Counter-intuitively, though, as research just published in Biotropica,
by Benjamin Wigley of Nelson Mandela University in South Africa shows,
if a tree has already been damaged, fire can actually help to make things better.
One common way in which elephants harm trees is by stripping them of their bark.
Dr Wigley, who did indeed start from the obvious assumption,
set off to find out how much worse bush fires would make the effects of this bark stripping.
To this end he set up a study in the Kruger National Park, a reserve on South Africa's border with Mozambique.
Since 1954, the Kruger has been the site of experiments in which plots of land have been burned at intervals,
to discern the effects of fire on savannah ecology.
Dr Wigley tapped into these experiments by looking at trees in three different zones.
In one of these the vegetation was burned every year. In the second it was burned every other year.
The third zone, by contrast, was actively shielded from fire.
To keep things consistent, he looked at the fate of a single tree species, the marula, in all three zones.
He picked marulas because they are particular victims of elephant activity.
Their fruit are delicious, and prized by elephants and people alike. But elephants also seem to enjoy eating their bark.
In July 2016 he and his colleagues identified 20 marulas in every zone and used a hammer and a soil corer
to remove from each of them a circular section of bark 5cm in diameter.
Having inflicted this damage, they monitored the wounds over the course of the following two years, to see what would happen.
To their surprise, they discovered that the wounds of trees in fire zones recovered far better than those of trees that had seen no fires at all.

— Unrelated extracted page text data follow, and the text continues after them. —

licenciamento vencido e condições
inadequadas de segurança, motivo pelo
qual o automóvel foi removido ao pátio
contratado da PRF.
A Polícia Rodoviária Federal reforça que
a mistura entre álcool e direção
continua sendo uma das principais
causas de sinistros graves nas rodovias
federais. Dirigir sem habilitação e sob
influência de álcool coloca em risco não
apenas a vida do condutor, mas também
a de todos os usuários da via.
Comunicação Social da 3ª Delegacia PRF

Wounded trees in the annual burn zone regrew 98% of their lost bark during the two years of the study.
Those living in the biennial burn zone regrew 92% of it. But those in the zone where fires were suppressed regrew only 72%.

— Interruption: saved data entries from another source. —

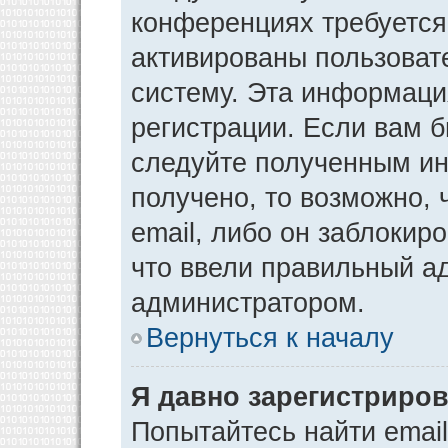
конференциях требуется
активированы пользоват
систему. Эта информаци
регистрации. Если вам 
следуйте полученным ин
получено, то возможно,
email, либо он заблокир
что ввели правильный ад
администратором.
Вернуться к началу
Я давно зарегистриров
Попытайтесь найти emai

The researchers also found something else when they were measuring the trees' wounds: ants.
Ten of the 20 trees in the fire-suppression zone developed ant colonies in their wounds.
The ants in question were a species that is known to damage trees and is presumed to impair tissue healing.
By contrast, only five trees in the biennial burn zone and three in the annual zone developed ants' nests in their wounds.
It looks, therefore, as if bush fires are cauterising trees' wounds by killing ants that might otherwise infest them.
Though such fires are surely harmful to healthy trees,
it seems, in an example of two negatives making a positive, as if they are actually helpful to sick ones.